-------- Input data

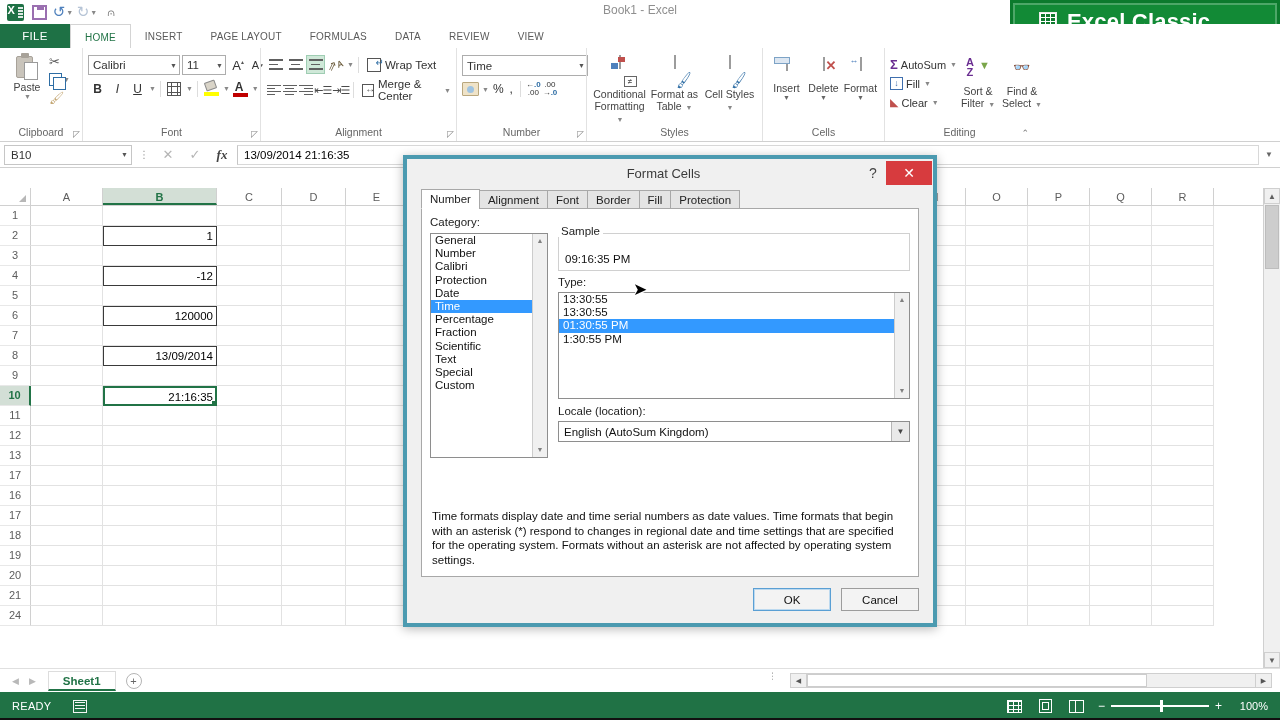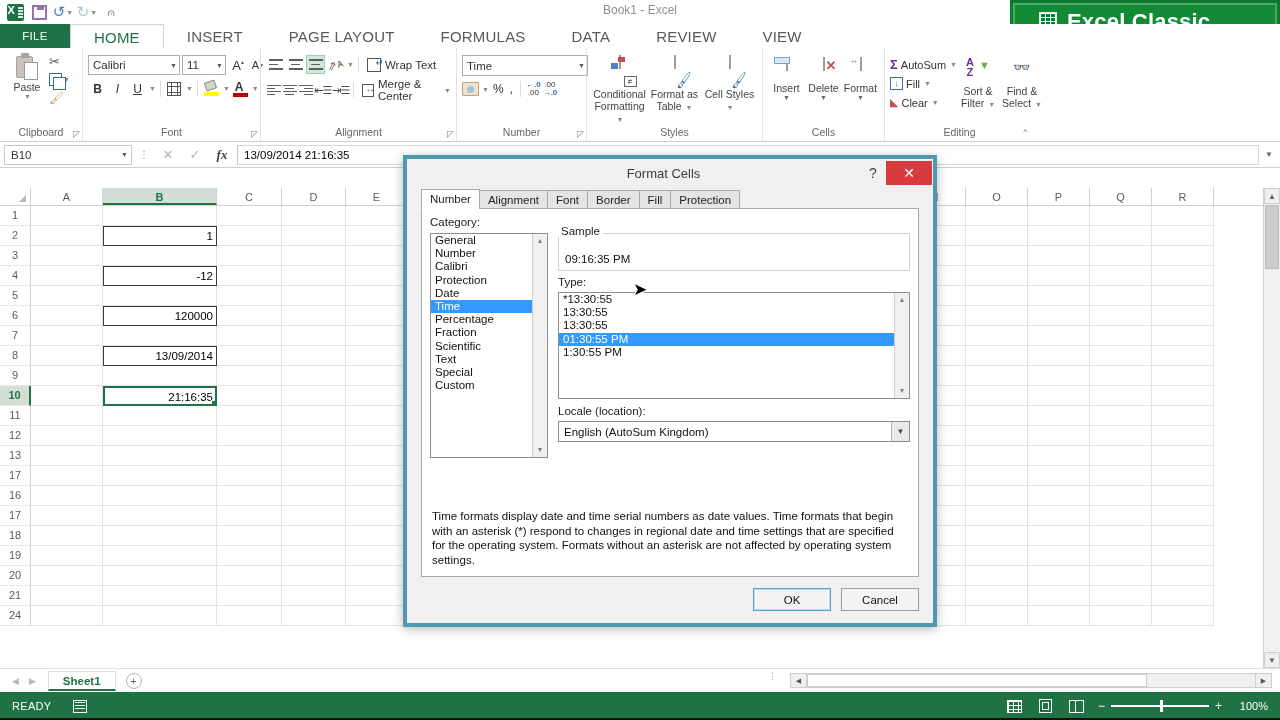--- a/index.html
+++ b/index.html
@@ -62,7 +62,7 @@
     display:flex;align-items:center;justify-content:center; letter-spacing:.3px;
   }
   .tab {
-    font-size:15px; color:#5a5a5a; padding:0 23px; height:24px;
+    font-size:10px; color:#5a5a5a; padding:0 14px; height:24px;
     display:flex; align-items:center; letter-spacing:.2px;
   }
   .tab.active { color:#217346; background:#fff; border:1px solid #d4d4d4; border-bottom:none; height:25px; margin-bottom:-1px;}

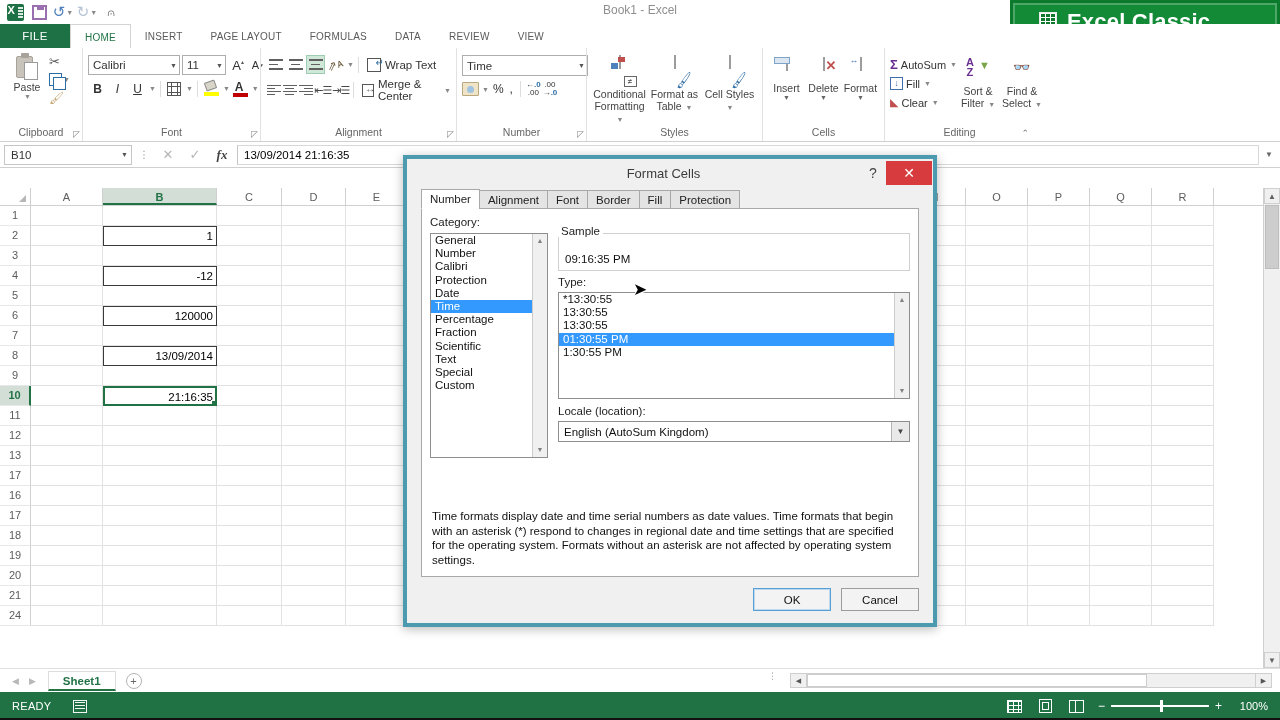--- a/index.html
+++ b/index.html
@@ -1170,7 +1170,6 @@
 
         <div class="lbl type-lbl">Type:</div>
         <div class="typelist" id="typelist">
-          <div class="tyitem">*13:30:55</div>
             <div class="tyitem">13:30:55</div>
             <div class="tyitem">13:30:55</div>
             <div class="tyitem sel">01:30:55 PM</div>

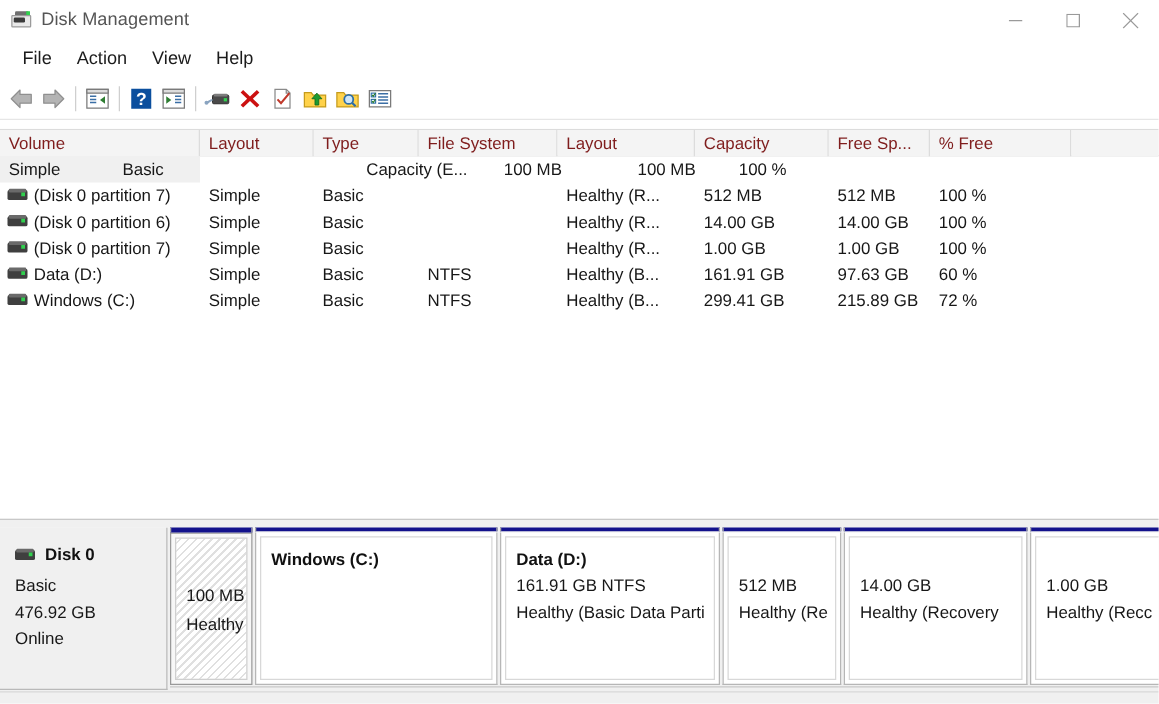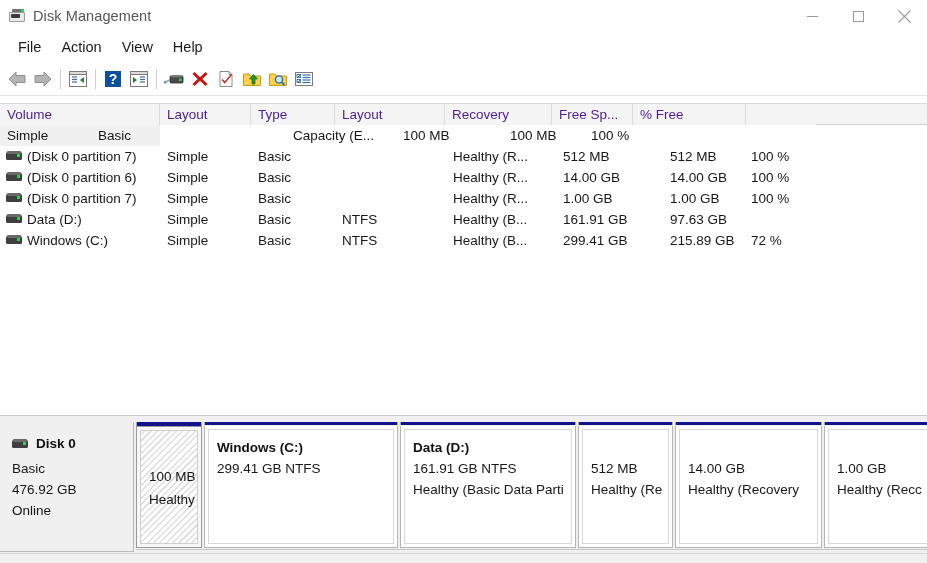--- a/index.html
+++ b/index.html
@@ -133,7 +133,7 @@
     display: flex; align-items: center;
     padding-left: 7px;
     font-size: 13.5px;
-    color: #4c1d95;
+    color: #7f1d1d;
     background: #f4f4f4;
     border-right: 1px solid #dcdcdc;
     white-space: nowrap;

----------------

Exercise description: Only the records, copied exactly and free of pictures, belong in the answer.

Solution:
--- a/index.html
+++ b/index.html
@@ -62,7 +62,7 @@
     display:flex;align-items:center;justify-content:center; letter-spacing:.3px;
   }
   .tab {
-    font-size:15px; color:#5a5a5a; padding:0 23px; height:24px;
+    font-size:10px; color:#5a5a5a; padding:0 14px; height:24px;
     display:flex; align-items:center; letter-spacing:.2px;
   }
   .tab.active { color:#217346; background:#fff; border:1px solid #d4d4d4; border-bottom:none; height:25px; margin-bottom:-1px;}

--- a/index.html
+++ b/index.html
@@ -1170,7 +1170,6 @@
 
         <div class="lbl type-lbl">Type:</div>
         <div class="typelist" id="typelist">
-          <div class="tyitem">*13:30:55</div>
             <div class="tyitem">13:30:55</div>
             <div class="tyitem">13:30:55</div>
             <div class="tyitem sel">01:30:55 PM</div>

--- a/index.html
+++ b/index.html
@@ -133,7 +133,7 @@
     display: flex; align-items: center;
     padding-left: 7px;
     font-size: 13.5px;
-    color: #4c1d95;
+    color: #7f1d1d;
     background: #f4f4f4;
     border-right: 1px solid #dcdcdc;
     white-space: nowrap;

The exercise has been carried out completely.